“As a group,” he remembers, “it was hard for us to address what would happen if one of us became disabled, died, or couldn’t practice medicine any more — what do we do with a buyout?” So the physicians split.
Pavluk partnered once again, but it was difficult sharing veto rights. So he went solo and was relatively happy until Nochomovitz came along with a proposal to partner with his unique network. Pavluk signed on and now enjoys greater security. He also has some say, presiding over budget issues and other administrative tasks for his multispecialty cluster of 12 physicians. His decision to go big, really big, was worthwhile for him.
The bottom lineUltimately, each doctor has a mission, says Hertz. Recognize what’s best for your practice and whether partnering is the answer for you. Core values such as family time, patient care, business decisions, and earning potential all come into play. Weigh the issues carefully and write them all down. Proceed with a little caution, a good sense of humor, and plenty of optimism; you’ll probably need it.
You may also need some time to get it right. Conti admits to making several mistakes in striving for the ideal partnership, where collegiality thrives and he has enough time to spend with his wife and son. He assists new doctors entering into limited partnerships and gives salaried doctors quarterly bonuses based on production, while holding onto his leadership position. “I want everyone to be happy,” he says.

▶ [Given entries]
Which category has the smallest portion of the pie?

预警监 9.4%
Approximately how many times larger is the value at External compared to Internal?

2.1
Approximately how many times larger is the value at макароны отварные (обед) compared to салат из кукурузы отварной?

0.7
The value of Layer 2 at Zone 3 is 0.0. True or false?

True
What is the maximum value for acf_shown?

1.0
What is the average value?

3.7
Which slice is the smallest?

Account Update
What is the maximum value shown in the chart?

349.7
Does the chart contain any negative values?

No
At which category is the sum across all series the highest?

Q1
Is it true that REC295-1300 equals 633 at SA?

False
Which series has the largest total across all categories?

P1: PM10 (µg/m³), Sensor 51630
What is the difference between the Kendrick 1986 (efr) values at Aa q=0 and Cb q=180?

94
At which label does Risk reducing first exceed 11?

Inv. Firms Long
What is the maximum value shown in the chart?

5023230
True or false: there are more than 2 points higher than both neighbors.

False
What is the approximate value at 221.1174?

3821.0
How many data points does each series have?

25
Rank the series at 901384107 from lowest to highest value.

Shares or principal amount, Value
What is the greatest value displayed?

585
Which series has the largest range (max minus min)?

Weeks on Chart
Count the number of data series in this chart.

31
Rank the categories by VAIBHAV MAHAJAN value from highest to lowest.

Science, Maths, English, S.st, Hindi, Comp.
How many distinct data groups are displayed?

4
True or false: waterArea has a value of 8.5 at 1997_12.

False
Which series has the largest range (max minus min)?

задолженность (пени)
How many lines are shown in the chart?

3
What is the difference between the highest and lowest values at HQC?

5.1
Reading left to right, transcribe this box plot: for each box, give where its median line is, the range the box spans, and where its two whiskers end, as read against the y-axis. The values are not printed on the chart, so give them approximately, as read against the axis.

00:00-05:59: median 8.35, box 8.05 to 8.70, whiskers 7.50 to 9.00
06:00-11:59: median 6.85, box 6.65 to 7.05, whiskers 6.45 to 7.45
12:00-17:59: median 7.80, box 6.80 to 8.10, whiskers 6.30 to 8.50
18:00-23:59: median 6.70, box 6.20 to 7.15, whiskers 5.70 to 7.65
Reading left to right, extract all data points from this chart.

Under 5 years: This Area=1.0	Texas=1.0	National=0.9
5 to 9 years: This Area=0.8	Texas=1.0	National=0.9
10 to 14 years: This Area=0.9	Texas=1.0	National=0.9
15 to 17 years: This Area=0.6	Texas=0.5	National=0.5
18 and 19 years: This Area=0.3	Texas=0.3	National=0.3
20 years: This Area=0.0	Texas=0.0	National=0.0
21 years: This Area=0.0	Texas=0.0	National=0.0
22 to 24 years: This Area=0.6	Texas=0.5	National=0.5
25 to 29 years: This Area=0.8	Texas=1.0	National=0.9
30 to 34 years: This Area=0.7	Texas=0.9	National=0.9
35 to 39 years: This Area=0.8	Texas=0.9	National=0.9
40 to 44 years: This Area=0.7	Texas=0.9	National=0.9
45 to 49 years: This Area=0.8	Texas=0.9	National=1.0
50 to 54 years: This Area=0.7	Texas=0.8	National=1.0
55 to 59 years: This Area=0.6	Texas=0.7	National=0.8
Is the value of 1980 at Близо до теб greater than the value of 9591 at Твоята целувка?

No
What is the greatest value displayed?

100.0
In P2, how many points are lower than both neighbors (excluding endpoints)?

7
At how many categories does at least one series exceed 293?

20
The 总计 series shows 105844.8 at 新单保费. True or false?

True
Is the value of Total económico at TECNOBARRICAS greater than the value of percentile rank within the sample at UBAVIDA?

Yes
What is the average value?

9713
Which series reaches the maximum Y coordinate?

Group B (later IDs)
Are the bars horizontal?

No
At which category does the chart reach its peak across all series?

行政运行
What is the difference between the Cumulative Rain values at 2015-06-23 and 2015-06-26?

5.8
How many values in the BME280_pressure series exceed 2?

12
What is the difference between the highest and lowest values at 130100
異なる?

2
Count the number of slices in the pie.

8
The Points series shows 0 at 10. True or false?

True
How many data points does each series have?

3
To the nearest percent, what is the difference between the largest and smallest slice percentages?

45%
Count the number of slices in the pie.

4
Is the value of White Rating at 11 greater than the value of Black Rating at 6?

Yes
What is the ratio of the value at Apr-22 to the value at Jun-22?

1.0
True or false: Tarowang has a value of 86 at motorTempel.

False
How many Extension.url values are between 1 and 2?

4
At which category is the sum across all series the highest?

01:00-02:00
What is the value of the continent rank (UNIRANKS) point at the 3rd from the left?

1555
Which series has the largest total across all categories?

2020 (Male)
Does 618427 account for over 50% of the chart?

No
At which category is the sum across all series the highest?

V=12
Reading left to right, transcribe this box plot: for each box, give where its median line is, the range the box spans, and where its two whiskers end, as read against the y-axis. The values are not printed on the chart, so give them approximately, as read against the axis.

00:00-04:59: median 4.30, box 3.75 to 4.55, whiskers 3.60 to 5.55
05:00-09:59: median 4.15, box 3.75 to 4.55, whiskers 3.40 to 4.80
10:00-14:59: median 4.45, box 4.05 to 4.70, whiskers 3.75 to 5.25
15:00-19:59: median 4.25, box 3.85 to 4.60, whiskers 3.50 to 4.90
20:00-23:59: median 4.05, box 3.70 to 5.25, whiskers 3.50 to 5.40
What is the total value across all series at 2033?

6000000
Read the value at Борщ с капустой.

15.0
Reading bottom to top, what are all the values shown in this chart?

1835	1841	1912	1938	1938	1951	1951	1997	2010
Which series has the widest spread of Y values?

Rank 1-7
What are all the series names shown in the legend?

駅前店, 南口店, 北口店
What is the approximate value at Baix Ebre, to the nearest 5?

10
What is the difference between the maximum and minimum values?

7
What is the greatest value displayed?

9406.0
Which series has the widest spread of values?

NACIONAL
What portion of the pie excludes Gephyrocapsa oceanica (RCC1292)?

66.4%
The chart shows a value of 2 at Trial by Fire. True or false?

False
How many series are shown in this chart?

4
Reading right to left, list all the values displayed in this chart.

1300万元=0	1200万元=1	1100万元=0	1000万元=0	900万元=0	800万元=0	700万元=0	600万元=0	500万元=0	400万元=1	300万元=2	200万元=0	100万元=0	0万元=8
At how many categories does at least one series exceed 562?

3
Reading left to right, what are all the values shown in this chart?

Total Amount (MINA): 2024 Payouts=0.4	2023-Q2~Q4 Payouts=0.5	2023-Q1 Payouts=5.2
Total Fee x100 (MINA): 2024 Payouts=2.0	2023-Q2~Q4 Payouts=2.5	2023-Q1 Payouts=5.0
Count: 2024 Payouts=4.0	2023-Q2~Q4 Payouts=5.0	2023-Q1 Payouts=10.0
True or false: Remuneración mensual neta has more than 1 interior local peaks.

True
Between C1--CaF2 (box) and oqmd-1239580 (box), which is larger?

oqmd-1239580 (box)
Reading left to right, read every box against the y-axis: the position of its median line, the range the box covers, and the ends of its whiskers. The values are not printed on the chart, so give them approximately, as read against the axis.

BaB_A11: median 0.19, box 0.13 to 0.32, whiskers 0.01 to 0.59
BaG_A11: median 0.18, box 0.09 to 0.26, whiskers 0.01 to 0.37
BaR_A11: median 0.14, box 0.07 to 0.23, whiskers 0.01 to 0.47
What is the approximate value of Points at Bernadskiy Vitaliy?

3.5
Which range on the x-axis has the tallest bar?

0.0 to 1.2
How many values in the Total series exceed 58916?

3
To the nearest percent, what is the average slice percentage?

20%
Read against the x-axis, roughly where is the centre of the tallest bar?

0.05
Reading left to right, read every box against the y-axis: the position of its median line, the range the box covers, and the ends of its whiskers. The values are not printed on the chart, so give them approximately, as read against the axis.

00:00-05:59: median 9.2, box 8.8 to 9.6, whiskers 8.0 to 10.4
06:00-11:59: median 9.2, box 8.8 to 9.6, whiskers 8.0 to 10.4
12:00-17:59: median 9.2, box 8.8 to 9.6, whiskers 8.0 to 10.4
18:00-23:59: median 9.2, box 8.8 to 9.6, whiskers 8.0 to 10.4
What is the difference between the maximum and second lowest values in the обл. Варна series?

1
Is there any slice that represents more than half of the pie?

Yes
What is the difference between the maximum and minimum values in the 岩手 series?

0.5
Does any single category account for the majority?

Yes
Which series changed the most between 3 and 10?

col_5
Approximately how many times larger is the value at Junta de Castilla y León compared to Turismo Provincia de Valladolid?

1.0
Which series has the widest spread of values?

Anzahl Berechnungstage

▶ [Actions to take]
A. Transcribe the physician partnership article from "Pavluk partnered once" up to and including "probably need it.".
B. Answer these questions using the physician partnership article:
(i) How many physicians are in Pavluk's multispecialty cluster?
(ii) According to Hertz, what does each doctor ultimately have?
(iii) With whom does Conti want to have enough time to spend?
The entries come from a separate source, unrelated to the physician partnership article.

▶ [Solutions to each task]
A.
Pavluk partnered once again, but it was difficult sharing veto rights. So he went solo and was relatively happy until Nochomovitz came along with a proposal to partner with his unique network. Pavluk signed on and now enjoys greater security. He also has some say, presiding over budget issues and other administrative tasks for his multispecialty cluster of 12 physicians. His decision to go big, really big, was worthwhile for him.
The bottom lineUltimately, each doctor has a mission, says Hertz. Recognize what’s best for your practice and whether partnering is the answer for you. Core values such as family time, patient care, business decisions, and earning potential all come into play. Weigh the issues carefully and write them all down. Proceed with a little caution, a good sense of humor, and plenty of optimism; you’ll probably need it.

B.
(i) 12
(ii) A mission
(iii) His wife and son